▶ _Problem details_
For the listing below, show each line that includes the string "available".

________________

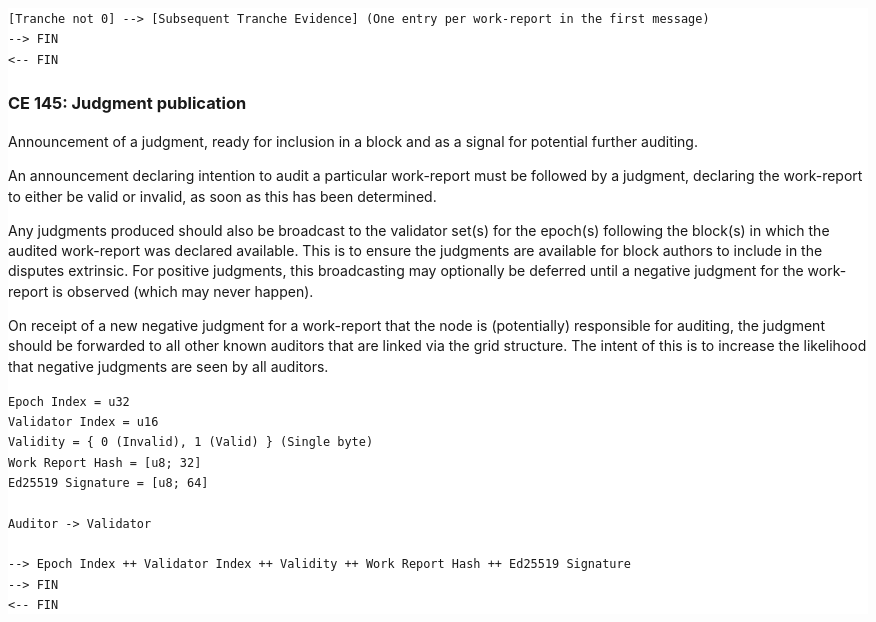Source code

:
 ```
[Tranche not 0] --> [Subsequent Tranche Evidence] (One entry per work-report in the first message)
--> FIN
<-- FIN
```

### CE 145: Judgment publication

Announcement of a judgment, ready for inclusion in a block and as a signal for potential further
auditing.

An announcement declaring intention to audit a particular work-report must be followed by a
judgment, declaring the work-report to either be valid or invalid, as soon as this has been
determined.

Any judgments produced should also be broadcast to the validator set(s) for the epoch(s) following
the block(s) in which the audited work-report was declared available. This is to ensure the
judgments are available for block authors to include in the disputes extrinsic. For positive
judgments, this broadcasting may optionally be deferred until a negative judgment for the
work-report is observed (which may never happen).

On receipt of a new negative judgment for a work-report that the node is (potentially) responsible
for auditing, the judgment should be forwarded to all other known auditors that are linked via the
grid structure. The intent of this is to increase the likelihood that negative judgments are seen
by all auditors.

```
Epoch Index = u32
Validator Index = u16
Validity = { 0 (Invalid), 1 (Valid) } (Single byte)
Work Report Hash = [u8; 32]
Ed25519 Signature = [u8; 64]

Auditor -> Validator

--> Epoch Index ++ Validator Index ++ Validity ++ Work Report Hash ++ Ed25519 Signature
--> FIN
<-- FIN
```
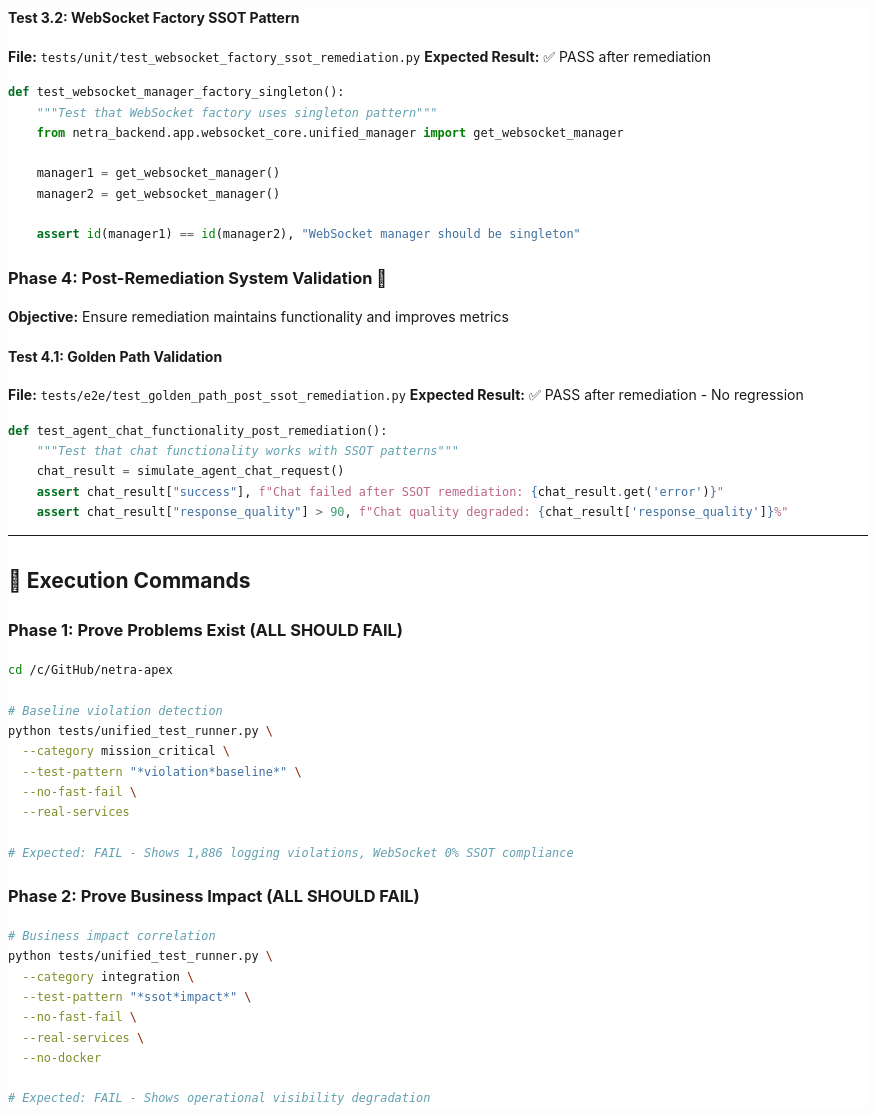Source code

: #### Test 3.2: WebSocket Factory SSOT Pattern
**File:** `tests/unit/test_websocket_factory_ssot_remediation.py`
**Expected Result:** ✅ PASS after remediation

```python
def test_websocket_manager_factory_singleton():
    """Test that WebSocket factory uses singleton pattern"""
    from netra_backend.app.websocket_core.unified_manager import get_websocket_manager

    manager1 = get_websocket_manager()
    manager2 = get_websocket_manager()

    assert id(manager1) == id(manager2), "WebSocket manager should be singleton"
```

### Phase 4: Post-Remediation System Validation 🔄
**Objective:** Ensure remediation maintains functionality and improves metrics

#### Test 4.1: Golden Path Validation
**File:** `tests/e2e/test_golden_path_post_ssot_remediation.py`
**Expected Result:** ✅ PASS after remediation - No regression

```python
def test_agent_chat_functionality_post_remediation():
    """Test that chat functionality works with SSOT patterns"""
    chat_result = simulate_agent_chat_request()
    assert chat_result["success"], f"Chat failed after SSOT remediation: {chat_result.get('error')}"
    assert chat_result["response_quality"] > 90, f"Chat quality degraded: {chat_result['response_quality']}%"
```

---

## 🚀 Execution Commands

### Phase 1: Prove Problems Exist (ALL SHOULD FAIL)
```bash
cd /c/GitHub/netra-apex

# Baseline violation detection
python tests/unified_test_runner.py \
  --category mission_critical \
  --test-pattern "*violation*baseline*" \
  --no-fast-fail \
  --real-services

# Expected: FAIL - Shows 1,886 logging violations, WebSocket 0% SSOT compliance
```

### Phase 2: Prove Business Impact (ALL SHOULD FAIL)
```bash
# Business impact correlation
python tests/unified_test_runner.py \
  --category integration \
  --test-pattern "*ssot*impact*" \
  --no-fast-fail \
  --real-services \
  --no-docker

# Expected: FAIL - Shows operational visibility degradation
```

________________

▶ _Solution to the exercise_
the block(s) in which the audited work-report was declared available. This is to ensure the
judgments are available for block authors to include in the disputes extrinsic. For positive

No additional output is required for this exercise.